Dad Writes Empowering Thread On Learning To Talk About His Son's Death
Father writes Twitter thread about the loss of his son and why it’s important to keep talking about your grief
Comedian and father Michael Cruz Kayne lost his infant son ten years ago, and this week, he decided to talk about it. Fed up with experiencing people “tiptoe” around his grief and feeling isolated by it, He realized that when it comes to the loss of his son, he’s tired of having to shroud that story in secrecy and sadness. Kayne writes in a 15-part Twitter thread, how there’s more than just the tragedy of his son’s death, how there’s “a galaxy of emotions” involved and how only sharing the sad parts completely erases his son’s complex legacy.
“This isn’t really what twitter is for,” Kayne said at the beginning of his thread, “but ten years ago today my son died and I basically never talk about it with anyone other than my wife. it’s taken me ten years to realize that I want to talk about it all the time.”
Kayne wrote that the “conversations we have about grieving are very very weird” because “tragedy is still so taboo, even in the era of the overshare.” When someone has experienced tragedy, they are often met with “tilted heads and cards with calligraphy on them and whispering.” He also said that one of the most isolating parts of holding onto grief is that “we only get to talk about one part publicly: the sadness.”
He stated how the stories we tell about trauma don’t leave space to talk about anything outside the trauma. Like, for example, how Michael’s wife became a pediatric intensive care nurse because of her son. “Can you believe it?” Michael wrote. “Being around sick and dying children all day? healing/caring for them? she does that because of my son.” We don’t get to hear these joyful stories when the only stories we feel safe to tell about death are the sad ones.
“I bet you have a friend with a sad story [who] also wants to share the not sad parts,” Michael wrote.
“Almost no one considers the fullness of his loss and how complicated and weird and everything else it was and continues to be,” Michael wrote. “Having just recently started talking to other grievers, I know many of them feel the same.”

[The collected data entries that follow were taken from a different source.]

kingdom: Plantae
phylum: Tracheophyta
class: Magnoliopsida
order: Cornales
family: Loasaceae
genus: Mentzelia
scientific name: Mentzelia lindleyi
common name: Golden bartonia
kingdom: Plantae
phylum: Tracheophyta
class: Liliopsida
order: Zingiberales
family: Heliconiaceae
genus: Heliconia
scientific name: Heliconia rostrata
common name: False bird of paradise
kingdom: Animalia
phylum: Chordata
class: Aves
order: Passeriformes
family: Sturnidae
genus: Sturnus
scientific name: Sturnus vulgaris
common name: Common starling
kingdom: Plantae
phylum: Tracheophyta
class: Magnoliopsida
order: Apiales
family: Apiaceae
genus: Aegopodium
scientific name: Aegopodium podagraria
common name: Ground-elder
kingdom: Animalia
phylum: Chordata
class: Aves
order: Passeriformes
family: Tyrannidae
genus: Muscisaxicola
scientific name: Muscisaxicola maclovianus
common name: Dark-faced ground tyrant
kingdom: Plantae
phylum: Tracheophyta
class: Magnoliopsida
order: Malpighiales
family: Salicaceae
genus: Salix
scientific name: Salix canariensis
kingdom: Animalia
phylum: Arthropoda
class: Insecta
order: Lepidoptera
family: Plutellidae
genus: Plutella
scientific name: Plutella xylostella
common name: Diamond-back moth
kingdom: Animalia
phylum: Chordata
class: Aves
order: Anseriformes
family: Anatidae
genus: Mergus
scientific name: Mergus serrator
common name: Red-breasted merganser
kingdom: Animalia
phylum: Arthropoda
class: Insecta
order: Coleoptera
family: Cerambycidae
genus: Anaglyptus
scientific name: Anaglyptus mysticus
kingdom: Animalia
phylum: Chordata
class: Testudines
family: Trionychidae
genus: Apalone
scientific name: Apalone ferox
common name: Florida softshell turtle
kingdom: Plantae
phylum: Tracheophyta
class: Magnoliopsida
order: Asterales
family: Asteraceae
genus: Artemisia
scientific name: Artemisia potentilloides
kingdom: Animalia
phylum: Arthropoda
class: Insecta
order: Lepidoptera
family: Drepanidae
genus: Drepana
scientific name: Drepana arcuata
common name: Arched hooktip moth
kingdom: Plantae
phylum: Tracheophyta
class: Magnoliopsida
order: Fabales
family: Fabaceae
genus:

“Grief is isolating, but not just because of the sadness. also because the sadness is the only part about it that anyone knows,” he added. “Ask your friend about the sad thing that you never talk about, and be open to the depth of that experience.”
“I was surprised to reach so many people, but not surprised that so many people had stories they felt like they had kept locked up inside themselves,” he tells Scary Mommy. “I don’t know how much social media can be a healing place for people, but since most of it is a volcano of garbage, it felt nice to contribute something that seemed to help a few people feel a little better.”
Michael concluded his post with this sign-off: “Ask your sad friend about the sad thing that you never talked about,” and also, “If you are grieving, you are not alone.”